Questions on the material:
1. Duplicate everything in the passage on Egypt's military from "For the Military, it" down to "what is important.".
2. Answer these questions using the passage on Egypt's military:
(a) About how many protesters took part in the sit-in that the anti-riot forces broke up?
(b) What share of Egypt's economy do some estimate the military's financial and economic interests to reach?
(c) Since what year does the passage say the military has been attached to power?
3. From the passage on Egypt's military, list each kind of office or post that the passage says has been filled from the military's ranks.

Document extract:
::::::

The next day, the docile government turned into a lion, when a sit-in by some 150 protesters from the families of the injured revolutionaries demanding treatment by the government, was brutally disbanded by the anti-riot forces. Furious at the attack and more so at the apparent complicity between the Military and Islamists, crowds poured into Tahrir Square. As the oppression increased, the crowds became even more determined and aggressive, trying to attack and burn the Ministry of Interior building. The majority of the anti-government slogans were directed at the SCAF and its Chief, al-Moushir (Field Marshal) Tantawi, calling for his ouster and trial. At least 38 people were killed and thousands wounded.

THE ORIGINAL SIN: THE MILITARY’S OBSESSION WITH POWER

To try and understand the full picture, we need to go back to what the Military did when they took over governing Egypt last February. It was a manifestation of what I like to call the even-older “Original Sin” that bred what we are in today and will continue to do unless redeemed – that “original sin” is the Military’s attachment to power since 1952. Ever since that date, they have enjoyed unparalleled power; apart from a unique position of behind-the-scenes authority, all the presidents, many prime ministers, ministers, governors and heads of public organizations have come from their ranks. Coupled with that are the huge financial and economic interests (estimated by some to reach 30-40% of Egypt’s economy) with which the military is involved The Army’s budget is beyond any scrutiny and the Army’s ranks can be only judged before military tribunals.

The stakes for the Military are high and however they may deny it, numerous acts show their intention to hold on to that unique position.

For the Military, it is almost unavoidable that the they enter into alliance with the Islamists while at the same time – in a twisted form of machination – use them to scare Egypt’s citizens, and the World, to justify the need for the Military’s very strong role in maintaining peace and stability.  Whether or not SCAF or other military lean towards the Brotherhood is not important, but the issue of the alliance is what is important.

::::::

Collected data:
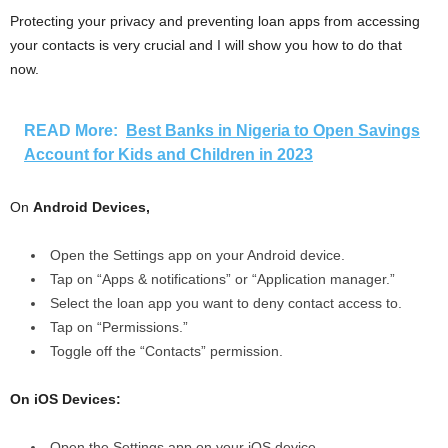
Protecting your privacy and preventing loan apps from accessing
your contacts is very crucial and I will show you how to do that
now.
READ More:
Best Banks in Nigeria to Open Savings
Account for Kids and Children in 2023
On
Android Devices,
Open the Settings app on your Android device.
Tap on “Apps & notifications” or “Application manager.”
Select the loan app you want to deny contact access to.
Tap on “Permissions.”
Toggle off the “Contacts” permission.
On iOS Devices:
Open the Settings app on your iOS device.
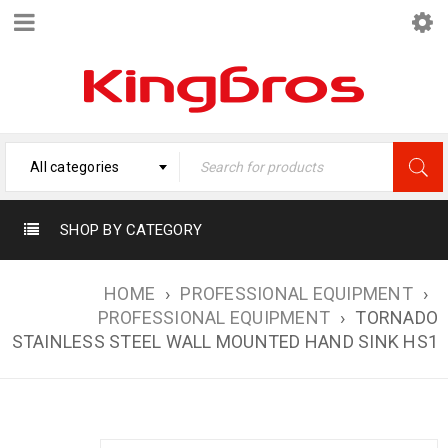
All categories
SHOP BY CATEGORY
HOME
›
PROFESSIONAL EQUIPMENT
›
PROFESSIONAL EQUIPMENT
›
TORNADO
STAINLESS STEEL WALL MOUNTED HAND SINK HS1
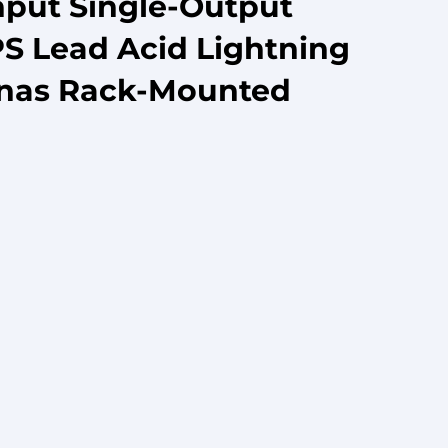
nput Single-Output
S Lead Acid Lightning
nnas Rack-Mounted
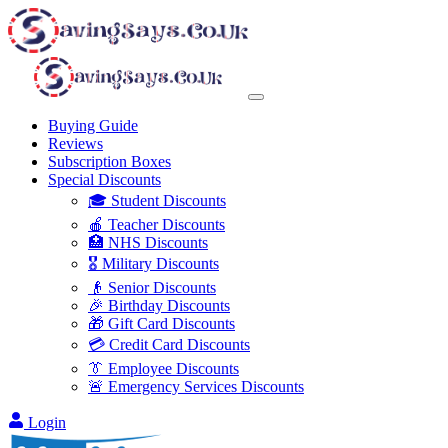
Buying Guide
Reviews
Subscription Boxes
Special Discounts
🎓 Student Discounts
🍎 Teacher Discounts
🏥 NHS Discounts
🎖️ Military Discounts
👴 Senior Discounts
🎉 Birthday Discounts
🎁 Gift Card Discounts
💳 Credit Card Discounts
👔 Employee Discounts
🚨 Emergency Services Discounts
Login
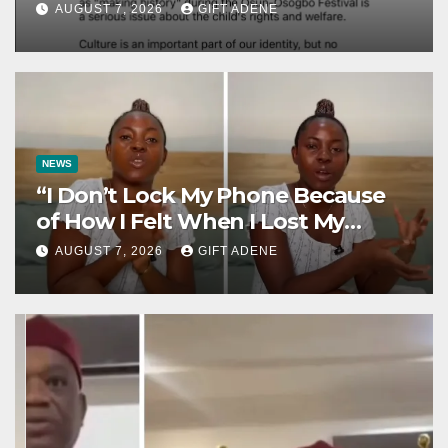
Osogbo Festival, Sparks
AUGUST 7, 2026
GIFT ADENE
Nationwide Debate
NEWS
“I Don’t Lock My Phone Because
of How I Felt When I Lost My
Brother” — Lady Shares
AUGUST 7, 2026
GIFT ADENE
Heartbreaking Reason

::::::

Answer list:
1.
For the Military, it is almost unavoidable that the they enter into alliance with the Islamists while at the same time – in a twisted form of machination – use them to scare Egypt’s citizens, and the World, to justify the need for the Military’s very strong role in maintaining peace and stability.  Whether or not SCAF or other military lean towards the Brotherhood is not important, but the issue of the alliance is what is important.

2.
(a) Some 150.
(b) 30-40%.
(c) 1952.

3.
- Presidents
- Prime ministers
- Ministers
- Governors
- Heads of public organizations